Changes in people’s mobility behaviour indicate that the above economic factors are not caused by people wanting to stay at home, but by an aversion to city centres and public transport in particular. While, during the first lockdown, households nationally spent far more time at home than before the pandemic, Figure 9 demonstrates that people were, at various distances from home, spending far more time out of the house by October 2020 than they were in April.

Figure 9: Lockdown stay-at-home behaviours have since unwound in the Core Cities

Source: Locomizer

However, residents’ travel patterns changed. Specifically, public transport usage fell dramatically from the beginning of the first lockdown. Figure 10 shows that, in December 2020, the Core Cities’ public transport usage was at between 37 and 62 per cent of pre-pandemic levels.

Figure 10: Public transport usage has not recovered from the pandemic

Source: Google

This data on public transport contrasts with that on car usage. At the national level, both initially saw similar declines but this was followed by a recovery to pre-pandemic levels in car usage,  seen in both national and regional data.7

Most worryingly, this means air pollution returned to pre-pandemic levels and, in some Core Cities, surpassed it. For example, nitrogen dioxide levels across the Core Cities are shown in Figure 11 and indicate that air pollution remains a serious policy problem despite higher levels of working from home.

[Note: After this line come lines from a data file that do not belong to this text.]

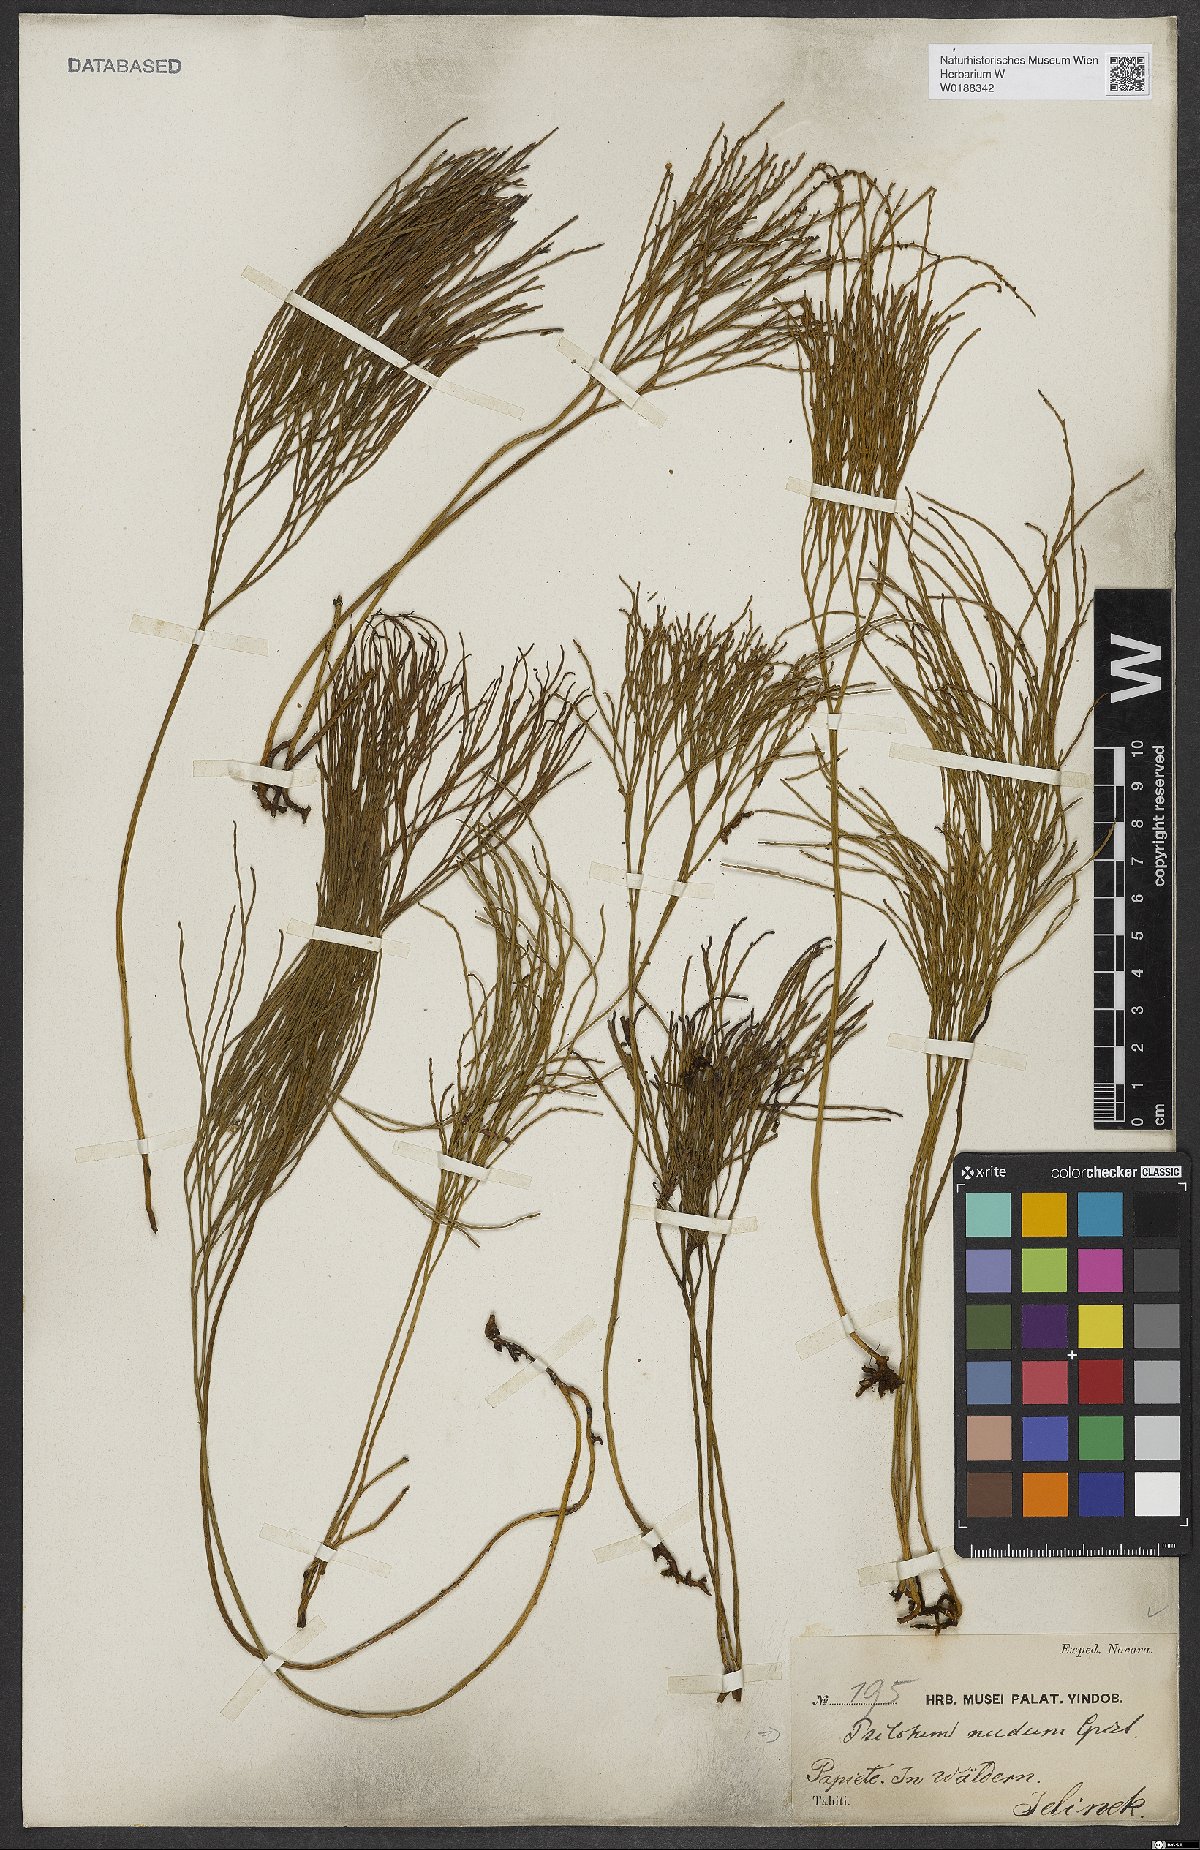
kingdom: Plantae
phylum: Tracheophyta
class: Polypodiopsida
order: Psilotales
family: Psilotaceae
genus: Psilotum
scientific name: Psilotum nudum
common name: Skeleton fork fern
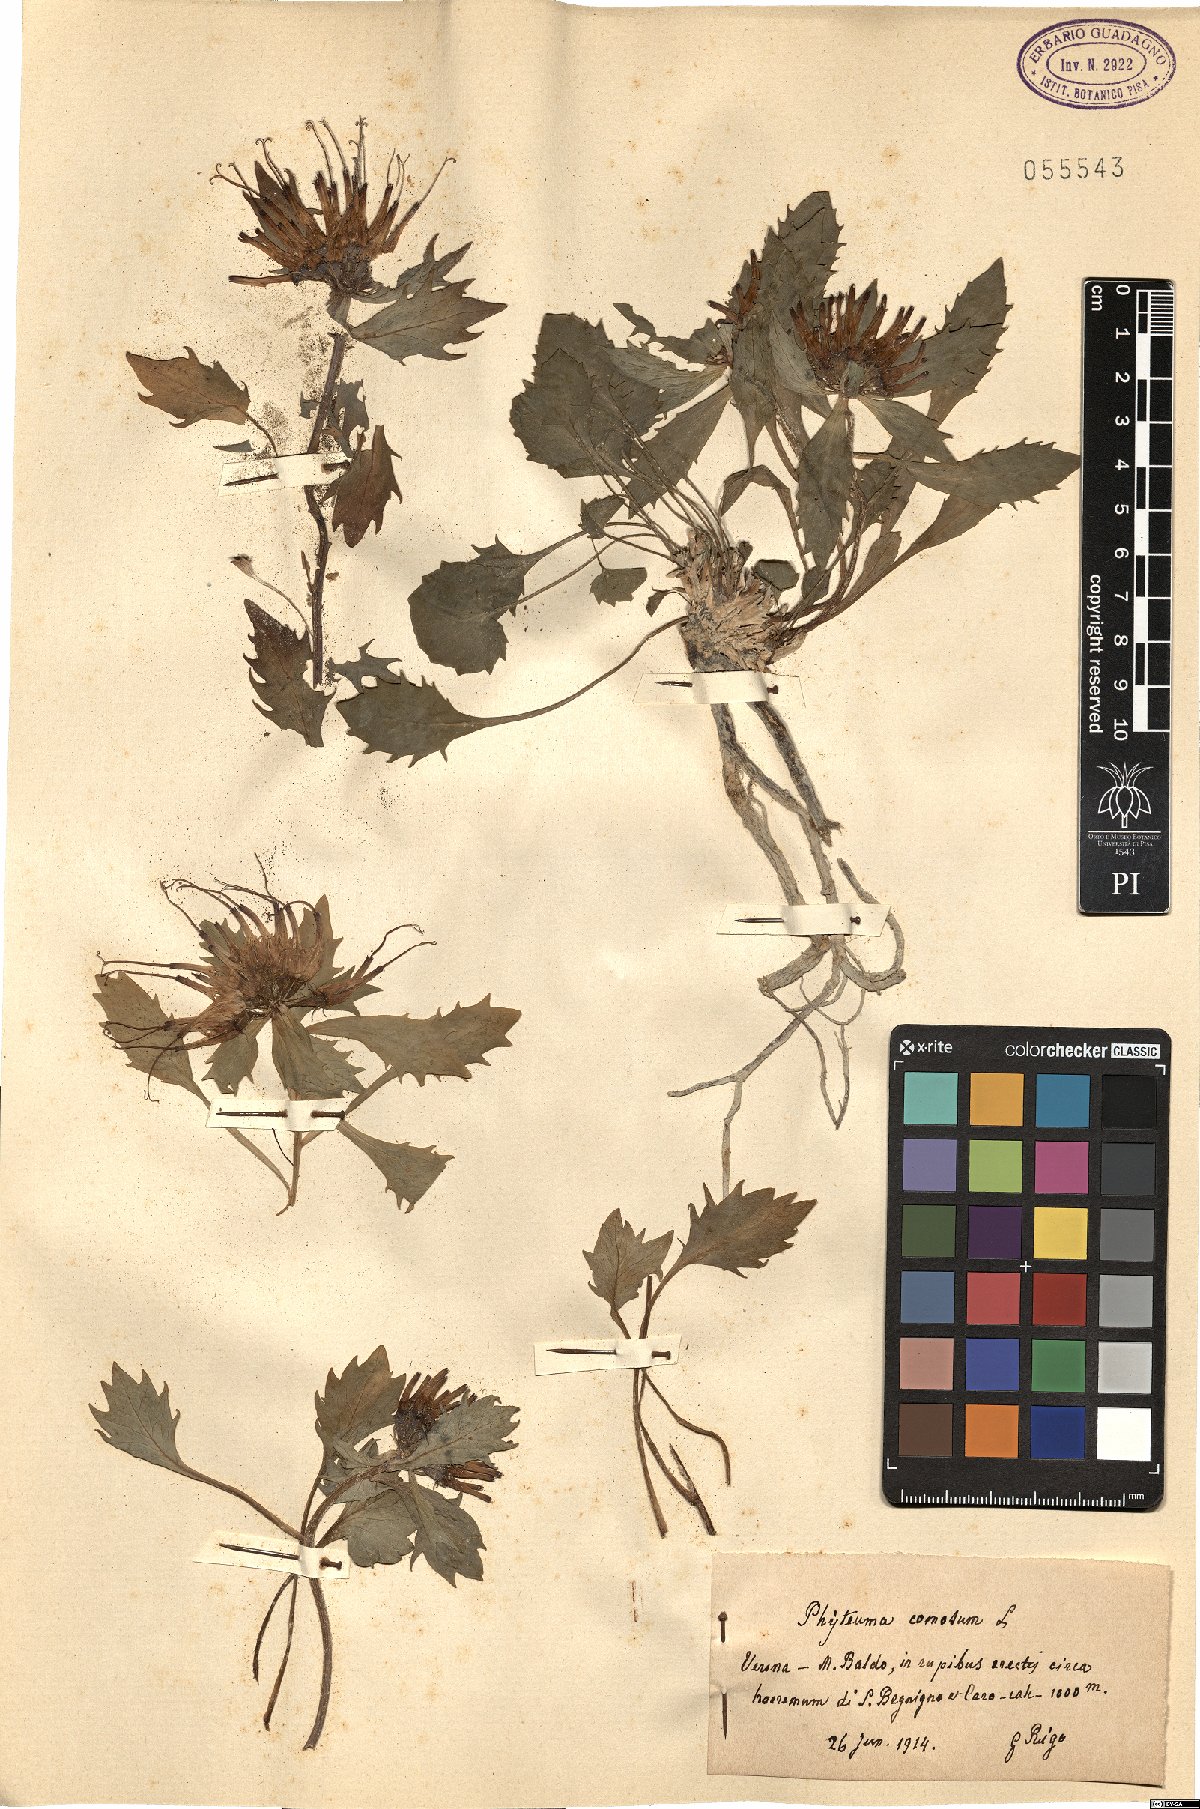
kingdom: Plantae
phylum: Tracheophyta
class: Magnoliopsida
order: Asterales
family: Campanulaceae
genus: Physoplexis
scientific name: Physoplexis comosa
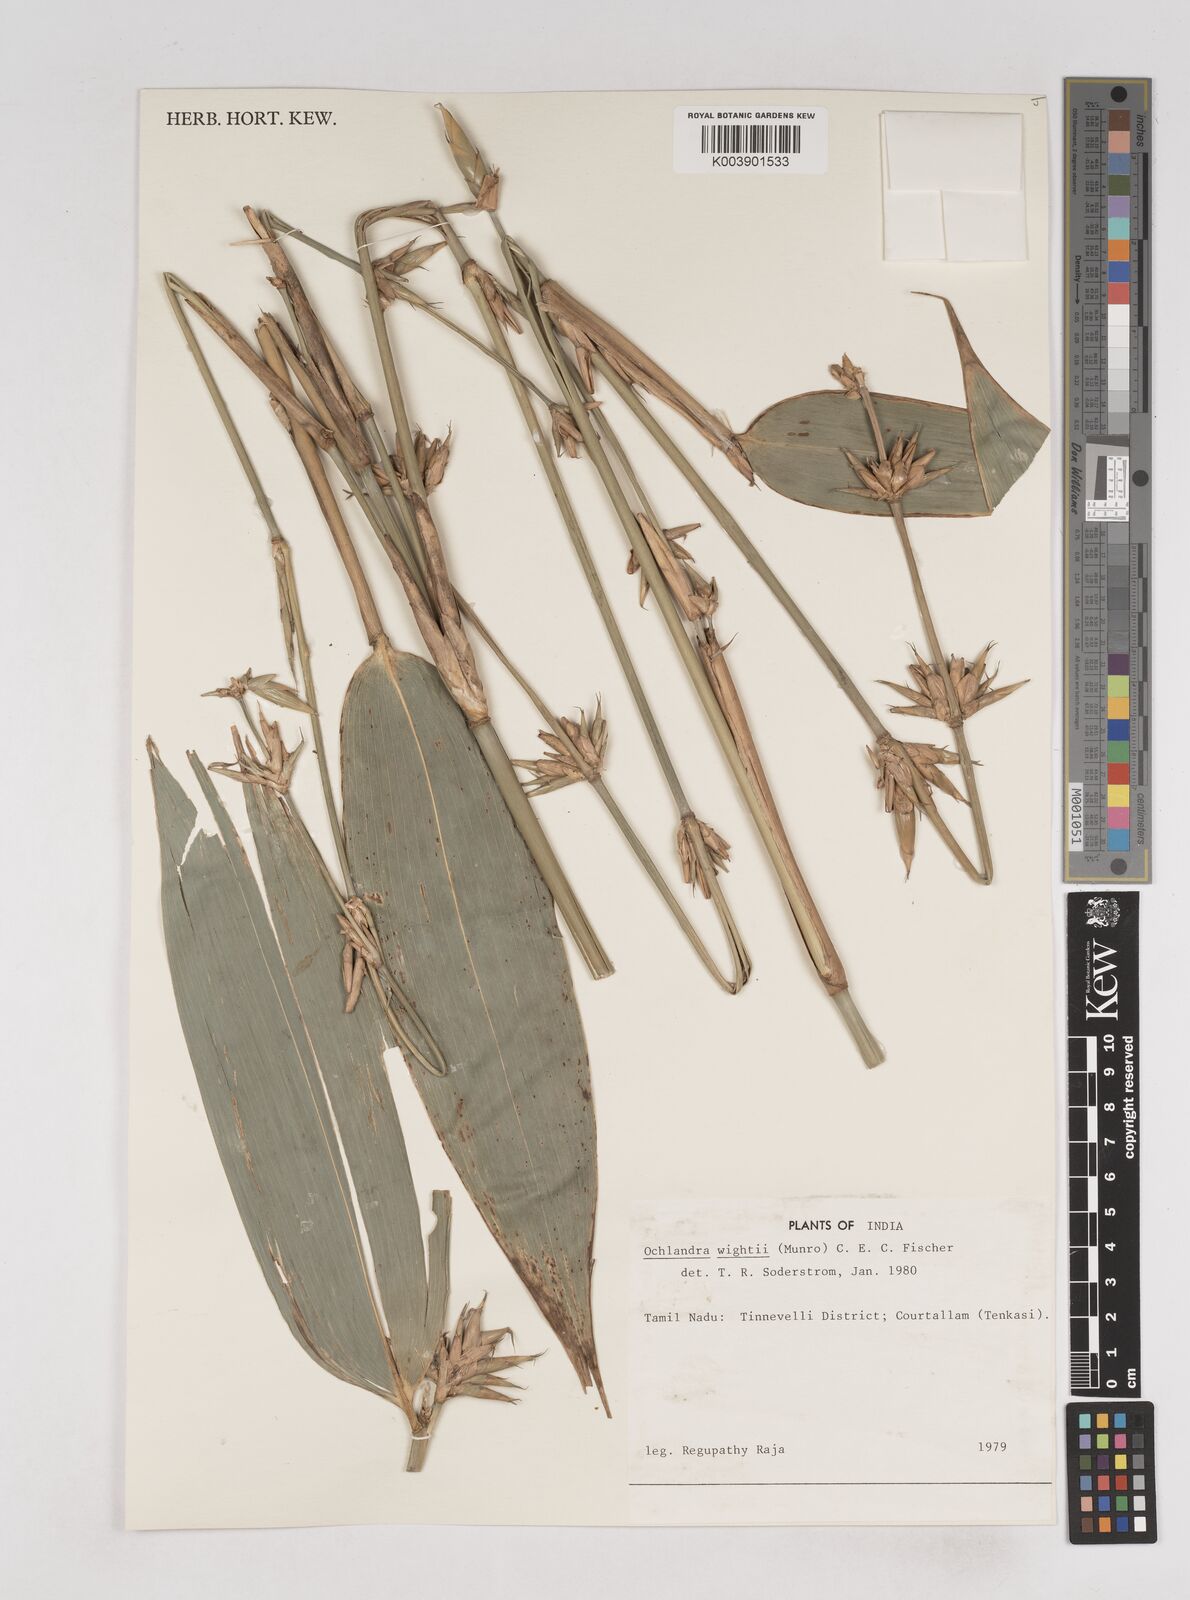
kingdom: Plantae
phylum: Tracheophyta
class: Liliopsida
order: Poales
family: Poaceae
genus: Ochlandra
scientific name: Ochlandra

Figure 11: Nitrogen dioxide levels have returned to pre-pandemic levels

Source: Defra, CREA, 2020. Note: the scales for each figure are different as cities went into lockdown with different
baseline levels.
Note: Some data is missing for Liverpool due to a gap in data reported from monitoring stations.

What this means is that, while working from home may only be a temporary phenomenon, if it were to become permanent it would not solve urban policy problems such as congestion and pollution, and may them worse.

Box 3: Mobility and transport local authority data

The Google data on public transport usage is available by local authority. For the central authorities within the Core Cities, it indicates that the decline in public transport usage was even starker. For example, while public transport usage fell to 28 per cent of pre-pandemic levels across Manchester PUA in April, within Manchester the local authority it fell to 15 per cent. The recovery through to autumn was then less intensive for the central local authorities than for PUAs, reaching 47 per cent of the total in Manchester local authority compared to 64 per cent across the PUA, followed by a similar decline in the final months of 2020.

This appears to be a pattern similar to central London local authorities, where boroughs such as Southwark and Islington saw sharper falls in public transport usage than London as a whole. This may indicate the importance of city centre economies to the residents of central local authorities. If a large share of city centre workers before 2020 had resided near to their place of work and depended on public transport for their commute, then a shutdown and aversion towards city centres would disproportionately affect residents of the Core City local authorities.

This indicates that while public transport networks connect outlying local authorities with city centres, the connections they provide within the Core City local authorities between city centres and nearby neighbourhoods are just as important, if not more so. Getting city centre economies working again is crucial for the entire urban area, not just suburban commuters.

Footnotes

  • 7 Source: DfT. Data on local traffic levels is not available.